Life On The Screen (Book Cover)
"In the spirit of Whitman's reflections on the child, I want to know what we are becoming if the first objects we look upon each day are simulations into which we deploy our virtual selves. In other words, this is not a book about computers. Rather, it is a book about the intense relationships people have with computers and how these relationships are changing the way we think and feel. Along with the movement from a culture of calculation towards a culture of simulation have come changes in what computers do for us and in what they do to us - to our relationships and our ways of thinking about ourselves.

The new opaque interfaces - most specifically, the Macintosh iconic style of interface, which simulates the space of a desktop as well as communication through dialogue - represented more than a technical change. These new interfaces modeled a way of understanding that depended on getting to know a computer through interacting with it, as one might get to know a person or explore a town.

We have learned to take things at interface value. We are moving toward a culture of simulation in which people are increasingly comfortable with substituting representations of reality for the real.

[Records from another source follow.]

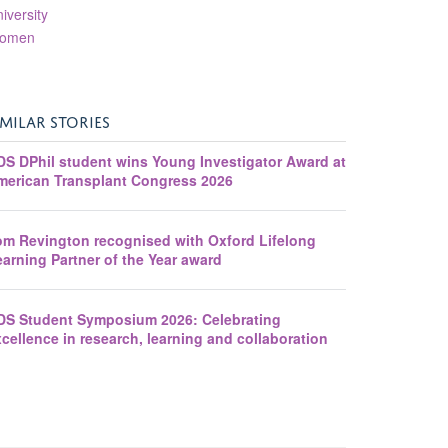
iversity
omen
IMILAR STORIES
DS DPhil student wins Young Investigator Award at
merican Transplant Congress 2026
om Revington recognised with Oxford Lifelong
arning Partner of the Year award
DS Student Symposium 2026: Celebrating
cellence in research, learning and collaboration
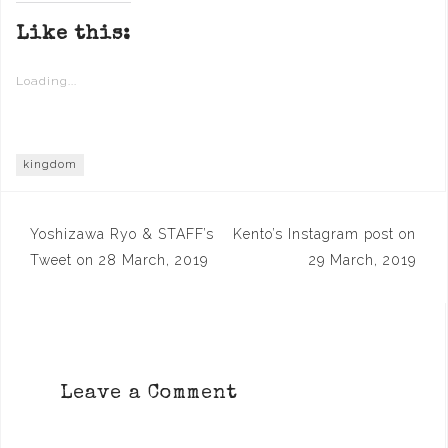
Like this:
Loading...
kingdom
Post
Yoshizawa Ryo & STAFF’s
Kento’s Instagram post on
navigation
Tweet on 28 March, 2019
29 March, 2019
Leave a Comment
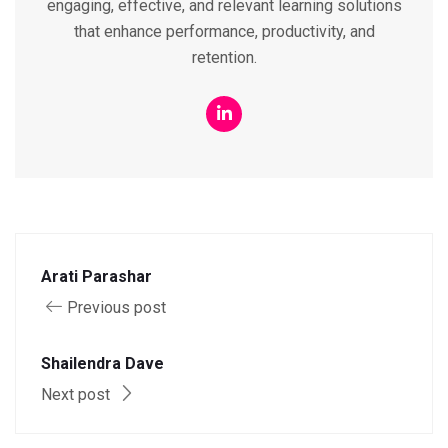
engaging, effective, and relevant learning solutions
that enhance performance, productivity, and
retention.
Arati Parashar
Previous post
Shailendra Dave
Next post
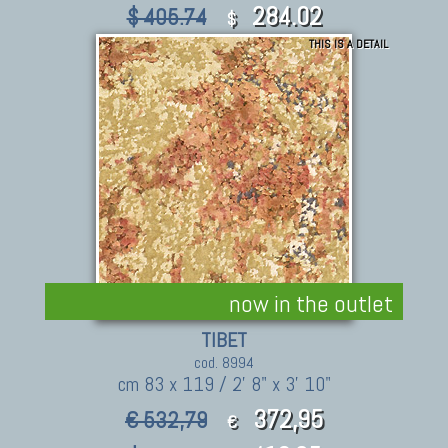
284.02
$ 405.74
$
THIS IS A DETAIL
now in the outlet
TIBET
cod. 8994
cm 83 x 119 / 2' 8" x 3' 10"
372,95
€ 532,79
€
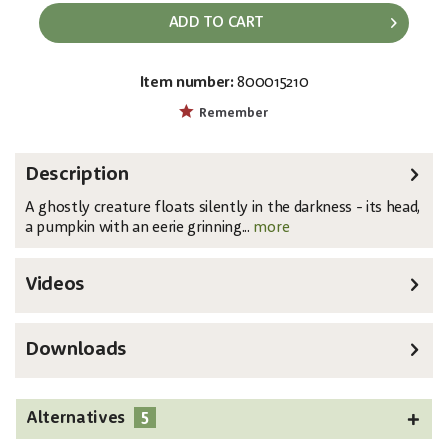
ADD TO CART
Item number:
800015210
EAN:
MPN:
4026397745061
83316173
Remember
Description
A ghostly creature floats silently in the darkness - its head,
a pumpkin with an eerie grinning...
more
Videos
Downloads
5
Alternatives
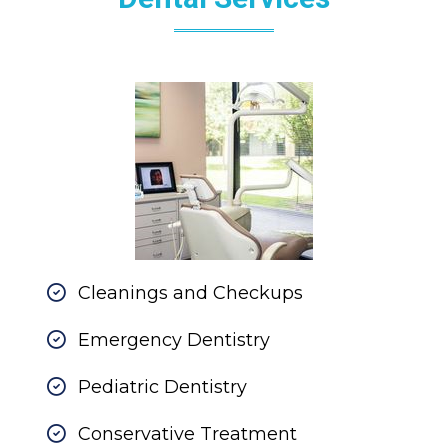
Cleanings and Checkups
Emergency Dentistry
Pediatric Dentistry
Conservative Treatment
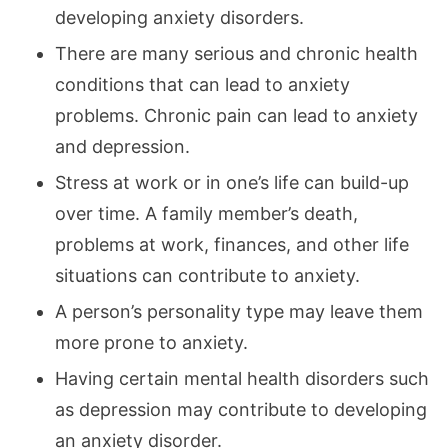
developing anxiety disorders.
There are many serious and chronic health
conditions that can lead to anxiety
problems. Chronic pain can lead to anxiety
and depression.
Stress at work or in one’s life can build-up
over time. A family member’s death,
problems at work, finances, and other life
situations can contribute to anxiety.
A person’s personality type may leave them
more prone to anxiety.
Having certain mental health disorders such
as depression may contribute to developing
an anxiety disorder.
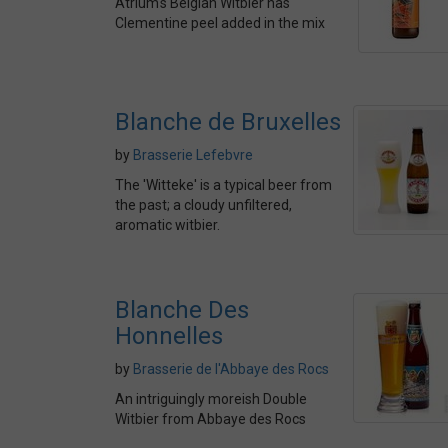
Atrium's Belgian Witbier has
Clementine peel added in the mix
Blanche de Bruxelles
by
Brasserie Lefebvre
The 'Witteke' is a typical beer from
the past; a cloudy unfiltered,
aromatic witbier.
Blanche Des
Honnelles
by
Brasserie de l'Abbaye des Rocs
An intriguingly moreish Double
Witbier from Abbaye des Rocs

We have sought out the subjective computer. Computers don't just do things for us, they do things to us, including to our ways of thinking about ourselves and other people. A decade ago, such subjective effects of the computer presence were secondary in the sense that they were not the ones being sought. Today, things are often the other way around. People explicitly turn to computers for experience that they hope will change their ways of thinking or will affect their social and emotional lives. When people explore simulation games and fantasy worlds or log on to a community where they have virtual friends and lovers, they are not thinking of the computer as what Charles Babbage, the nineteenth-century mathematician who invented the first programmable machine, called an analytical engine. They are seeking out the computer as an intimate machine."